When we resumed trying to get pregnant, my wife said, "I don't think I am strong enough to go through something like this again and if I have another miscarriage, I don't know if I can continue trying to get pregnant." For half a year after that, we had no luck. The onset of every period sent her into a depression. She would periodically burst into tears at the sight of pregnant women and families with babies (living in a university’s family housing complex ensured that this was a frequent experience). We started discussing adoption, and our doctor gave us infertility literature, the day before my wife tested positive again.
Because of the past miscarriages and test results, my wife is now taking a number of pills and is on hormone therapy, to help this pregnancy. For weeks now, she has been suffering from migraines and constant nausea (she would be glad to have just morning sickness instead of the constitutive day-long one). Every one or two weeks, she panics because of some bleeding or because the symptoms are gone and rushes to get an ultrasound. And before every test, she turns white and starts trembling, terrified that something will be wrong. I am not sure I would be strong enough to handle all this in my own body, but she says after every ultrasound that it's all worth it for the chance to have a baby.
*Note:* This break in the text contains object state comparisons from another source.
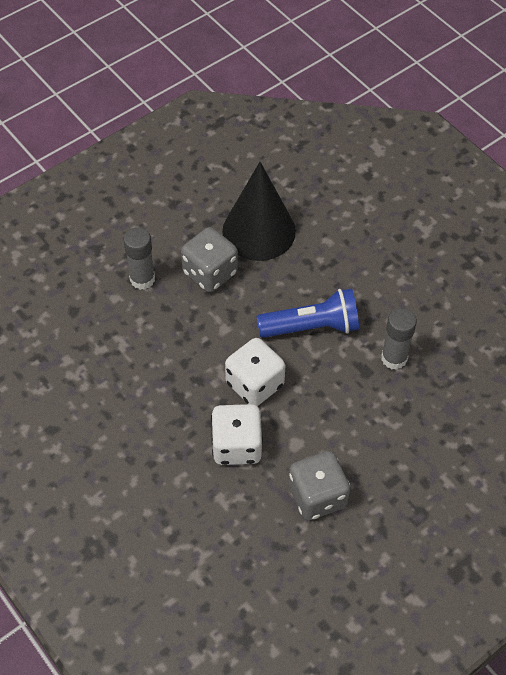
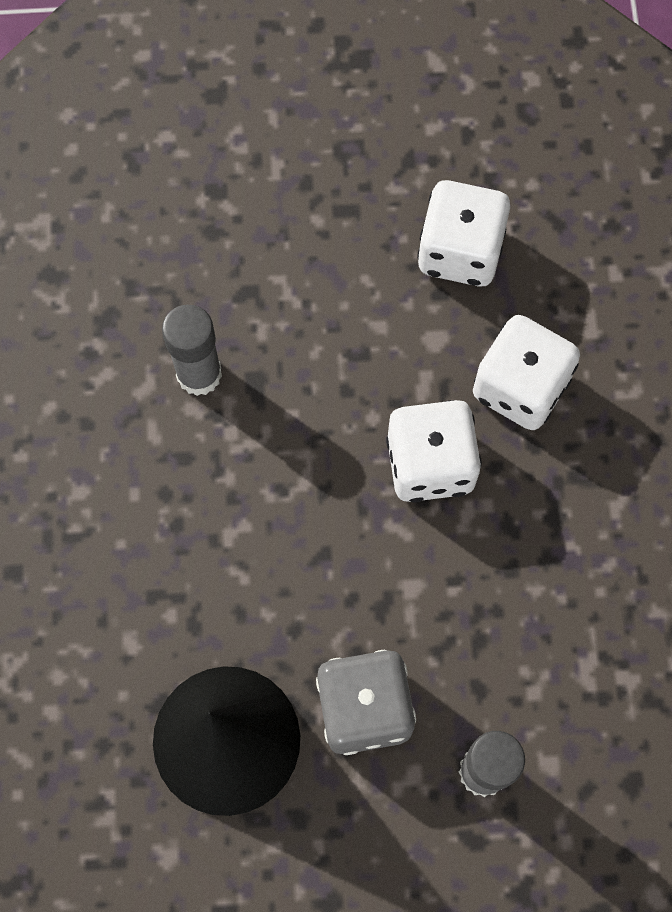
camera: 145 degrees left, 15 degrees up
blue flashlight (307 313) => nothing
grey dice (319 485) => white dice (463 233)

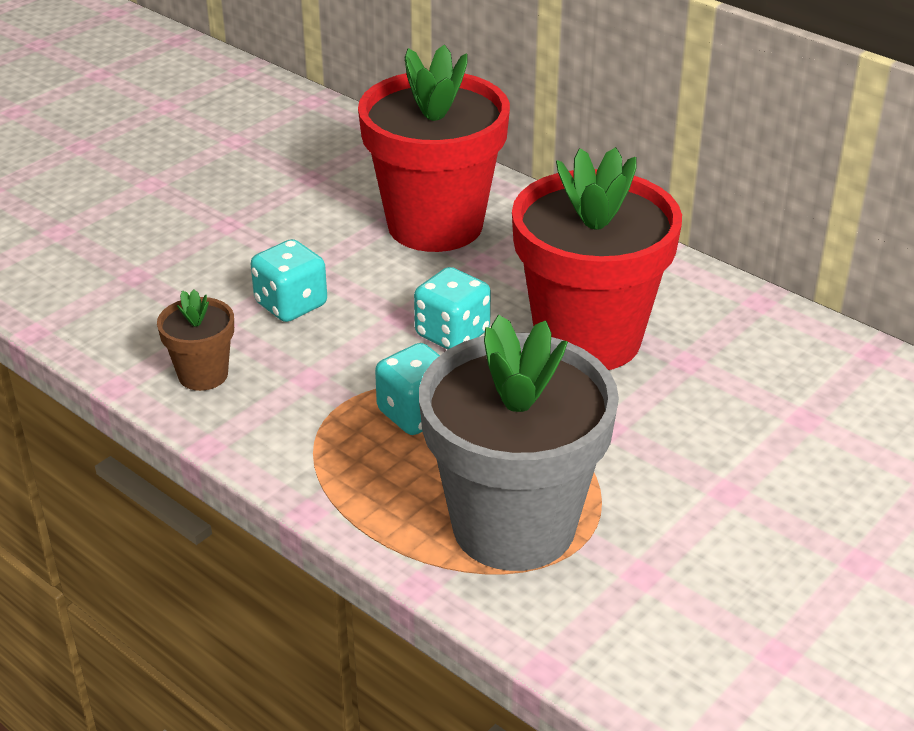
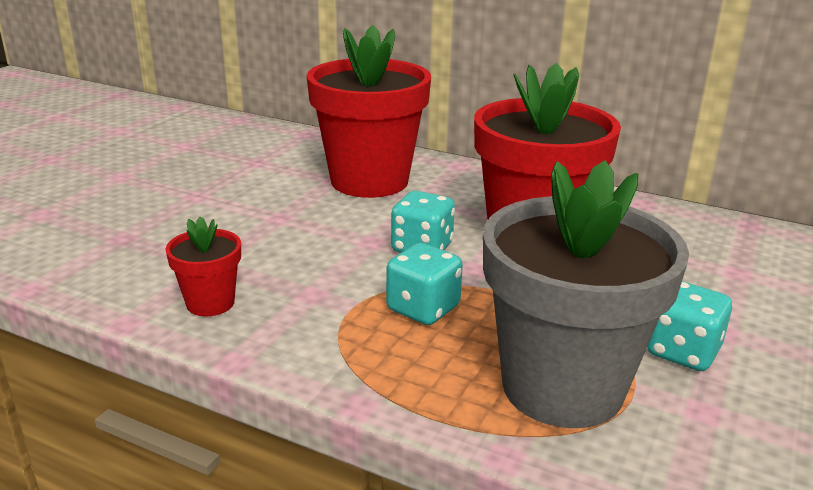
camera: 15 degrees left, 10 degrees down
turquoise dice (289 280) => turquoise dice (689 326), shifted
brown flower pot (195 340) => red flower pot (203 266)

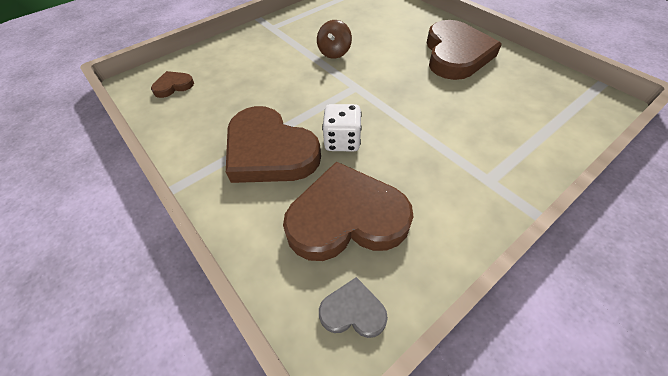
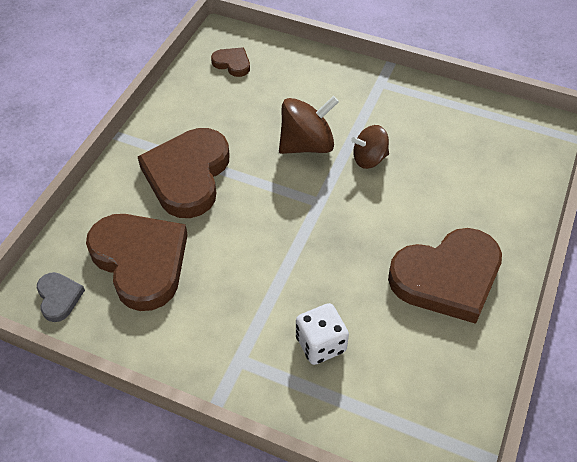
camera: 60 degrees right, 0 degrees up
white dice (342 127) => white dice (322 334), shifted
nothing => brown spinning top (309 125)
We have seen the heartbeat at week five, and we have seen the moving fetus last week. All the ultrasound pictures are on our refrigerator. We both use endearing words for the fetus. The desire to have everything work out is overwhelming. And yet, we have just discussed the prenatal genetic testing with our doctor, and we know that we might have to go through amniocentesis if something is wrong. We both understand that the only reason to do these tests, for us, is to increase the chances that if and when my wife does give birth, we will have a healthy baby.
I am in awe of my wife for going through all of this. How we hope that this pregnancy will be fine! But if it does turn out that she has to have an abortion, it won't be because she is a murderer who does not care about life or her baby. It would be precisely for the opposite reasons - because she wants a living, healthy child.
And our doctor, who has been helping us since the last miscarriage, wants the same for us. We are lucky to have an amazing person taking care of us - she specializes in complicated pregnancies; she performed the D&C after the miscarriage; she put my wife on the hormone therapy and the pills to sustain this pregnancy; she is counseling us on the prenatal tests, and she would do the D&C again if something were to go terribly wrong. Her whole life is dedicated to bringing babies into this world and to helping couples like us. Unfortunately, due to the biology, part of that effort includes abortions. Our doctor, my wife, and I - we are all pro-life. The killer of Dr. Tiller is not.